KGrEaT Evaluation Results of the KGs Aggregated by Task Type, Dataset and Metric for the recall-oriented Mapping Scenario.

Task Type	Dataset	Metric	DBP16	DBP22	YAGO3	CLGv1	CLGv2	CLGv3
Classification	Cities	Accuracy $↑$	0.751	0.698	0.760	0.807	0.656	0.760
	Forbes	Accuracy $↑$	0.537	0.486	0.590	0.586	0.546	0.556
	AAUP	Accuracy $↑$	0.612	0.584	0.588	0.595	0.557	0.634
	MetacriticMovies	Accuracy $↑$	0.725	0.709	0.691	0.719	0.710	0.718
	MetacriticAlbums	Accuracy $↑$	0.751	0.638	0.625	0.632	0.613	0.657
	ComicCharacters	Accuracy $↑$	0.119	0.081	0.478	0.484	0.476	0.475
	MillionSongDataset	Accuracy $↑$	0.156	0.139	0.584	0.584	0.588	0.589
Regression	Cities	RMSE $↓$	1.318	1.203	0.558	0.539	0.623	0.516
	Forbes	RMSE $↓$	1.137	1.156	0.595	0.596	0.607	0.595
	AAUP	RMSE $↓$	1.347	1.227	0.572	0.578	0.596	0.540
	MetacriticMovies	RMSE $↓$	0.969	0.965	0.482	0.461	0.468	0.462
	MetacriticAlbums	RMSE $↓$	0.962	1.035	0.547	0.534	0.546	0.518
Clustering	Teams	Accuracy $↑$	0.996	0.954	0.994	0.995	0.995	0.995
		ARI $↑$	0.318	0.151	0.061	0.043	0.050	0.090
		NMI $↑$	0.260	0.106	0.054	0.040	0.035	0.075
	ComicCharacters	Accuracy $↑$	0.115	0.076	0.473	0.460	0.465	0.474
		ARI $↑$	0.000	0.000	0.016	0.016	0.014	0.018
		NMI $↑$	0.171	0.174	0.008	0.008	0.006	0.006
	CitiesAndCountries	Accuracy $↑$	0.933	0.893	0.969	0.791	0.898	0.792
		ARI $↑$	0.733	0.676	0.863	0.065	0.609	0.030
		NMI $↑$	0.641	0.473	0.756	0.204	0.523	0.199
	Cities2000AndCountries	Accuracy $↑$	0.974	0.903	0.934	0.951	0.965	0.936
		ARI $↑$	0.900	0.764	0.754	0.814	0.865	0.761
		NMI $↑$	0.836	0.573	0.680	0.721	0.783	0.658
	CitiesMoviesAlbums-	Accuracy $↑$	0.880	0.823	0.941	0.963	0.877	0.916
	CompaniesUni	ARI $↑$	0.856	0.758	0.871	0.919	0.827	0.871
		NMI $↑$	0.743	0.650	0.845	0.882	0.727	0.841
Document Similarity	LP50	Spearman $↑$	0.412	0.342	0.451	0.443	0.444	0.386
		Pearson $↑$	0.631	0.596	0.670	0.669	0.659	0.618
		Harm.

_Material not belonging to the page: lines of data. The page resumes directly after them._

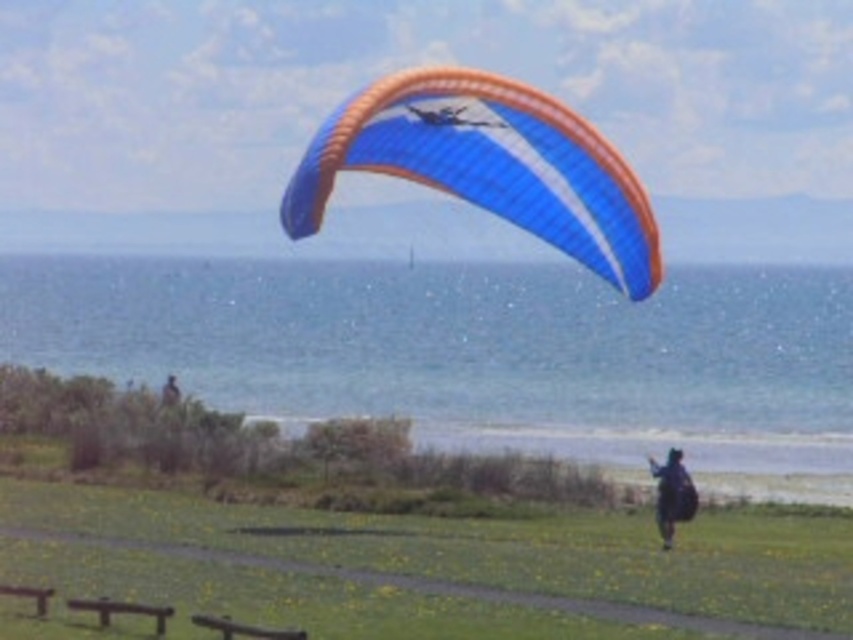
Question: Which of the following is the farthest from the observer?

Choices:
 (A) green grassy field at lower center
 (B) blue fabric parachute at upper center
 (C) dark blue fabric jacket at lower right
 (D) blue water at upper center

Answer: (C)

Question: Can you confirm if green grassy field at lower center is positioned below dark blue fabric jacket at lower right?

Choices:
 (A) yes
 (B) no

Answer: (A)

Question: Which point is closer to the camera?

Choices:
 (A) blue fabric parachute at upper center
 (B) green grassy field at lower center
 (C) dark blue fabric backpack at lower right
 (D) blue water at upper center

Answer: (B)

Question: Which object appears closest to the camera in this image?

Choices:
 (A) green grassy field at lower center
 (B) dark blue fabric jacket at lower right
 (C) dark blue fabric backpack at lower right
 (D) blue fabric parachute at upper center

Answer: (A)

Question: Is blue water at upper center bigger than green grassy field at lower center?

Choices:
 (A) yes
 (B) no

Answer: (A)

Question: Is blue water at upper center wider than dark blue fabric backpack at lower right?

Choices:
 (A) no
 (B) yes

Answer: (B)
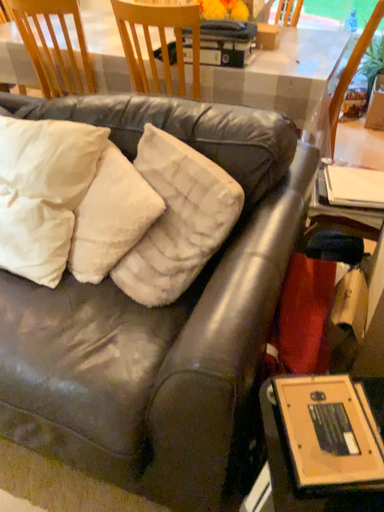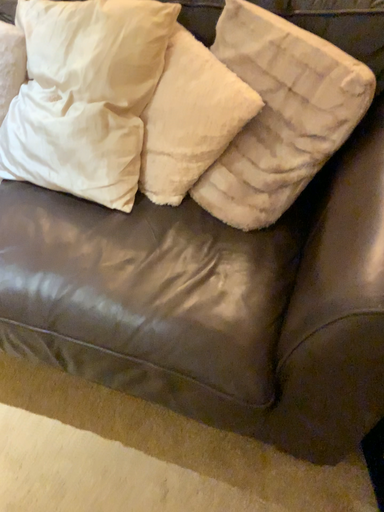
Question: How did the camera likely rotate when shooting the video?

Choices:
 (A) rotated downward
 (B) rotated upward

Answer: (A)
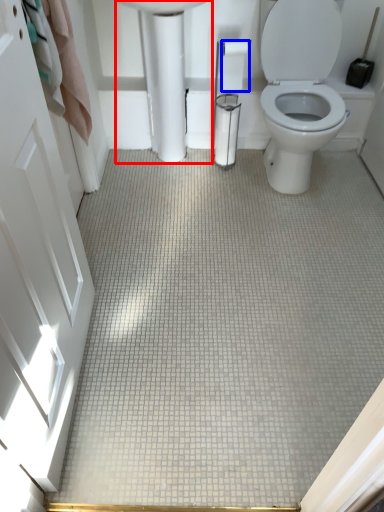
Question: Which object appears closest to the camera in this image, porcelain (highlighted by a red box) or toilet paper (highlighted by a blue box)?

Choices:
 (A) porcelain
 (B) toilet paper

Answer: (A)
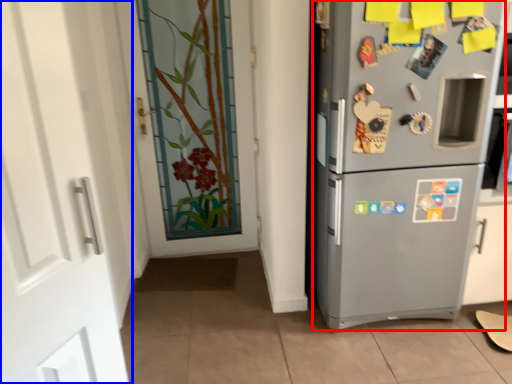
Question: Which object is further to the camera taking this photo, refrigerator (highlighted by a red box) or door (highlighted by a blue box)?

Choices:
 (A) refrigerator
 (B) door

Answer: (A)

Mean $↑$	0.492	0.431	0.539	0.533	0.531	0.475
Entity Relatedness	KORE	Kendall’s Tau $↑$	0.386	0.333	0.278	0.221	0.208	0.372
Semantic Analogies	CurrencyEntities	Accuracy $↑$	0.355	0.322	0.436	0.038	0.027	0.202
	CityStateEntities	Accuracy $↑$	0.440	0.409	0.214	0.444	0.066	0.484
	CapitalCountryEntities	Accuracy $↑$	0.990	0.844	0.800	0.925	0.490	0.923
	AllCapitalCountryEntities	Accuracy $↑$	0.928	0.818	0.719	0.831	0.624	0.857
Recommendation	MovieLens	F1-score $↑$	0.013	0.010	0.011	0.011	0.011	0.016
	LibraryThing	F1-score $↑$	0.013	0.013	0.006	0.009	0.007	0.014
	LastFm	F1-score $↑$	0.052	0.048	0.021	0.029	0.024	0.041

6. Conclusion and Outlook

6.1. Summary

With CaLiGraph, we presented a KG created from Wikipedia categories and lists, offering a rich taxonomy with semantic class descriptions, and going beyond the one-entity-per-page paradigm of DBpedia and YAGO, thus offering a much larger set of entities. We gave an overview of its extraction framework and summarized relevant information for potential users of the KG. The comparison of CaLiGraph to other popular public KGs shows that, despite its wealth in classes and entities, it can be favorable to use CaLiGraph in some scenarios, but there is no one-size-fits-all solution.

6.2. Limitations

In Section 2.3, we identified several challenges in the field of AKGC. We made a step forward for some of them, while others are yet to be addressed. For CaLiGraph, we can formulate some of these limitations in more detail:

Error Accumulation

AKGC in CaLiGraph is executed as a pipeline of automatic processing steps. Errors in early steps are propagated to subsequent steps and may create distortions with a high impact on the outcome. For example, in the recent version of CaLiGraph, an extraction error made Place in Myanmar a superclass of Village (explaining its large proportion in Figure 6). As this error occurred during OC, it affects all steps of KGP.

Entity Ambiguity

Ambiguity is one of the biggest challenges when identifying and disambiguating mentions of entities in text. As information about long-tail entities during extraction is sparse, the quality of such entities in CaLiGraph is not satisfactory yet.

Wikipedia Dependency

Currently, the CaLiGraph extraction targets a single version of Wikipedia only. Any information not contained in that version can consequently not be part of the KG. Further, we have no direct influence on the content of Wikipedia and hence have to deal with potential problems only during extraction.

DBpedia Dependency

CaLiGraph builds on the ontology of DBpedia, taking over all types and properties. While types are extended, the set of properties remains fixed, and knowledge can only be modeled within the bounds defined by the DBpedia ontology.

6.3. Future Work

For future work in CaLiGraph, the focus is divided between improving the quality of the existing KG and extending its coverage to incorporate more knowledge.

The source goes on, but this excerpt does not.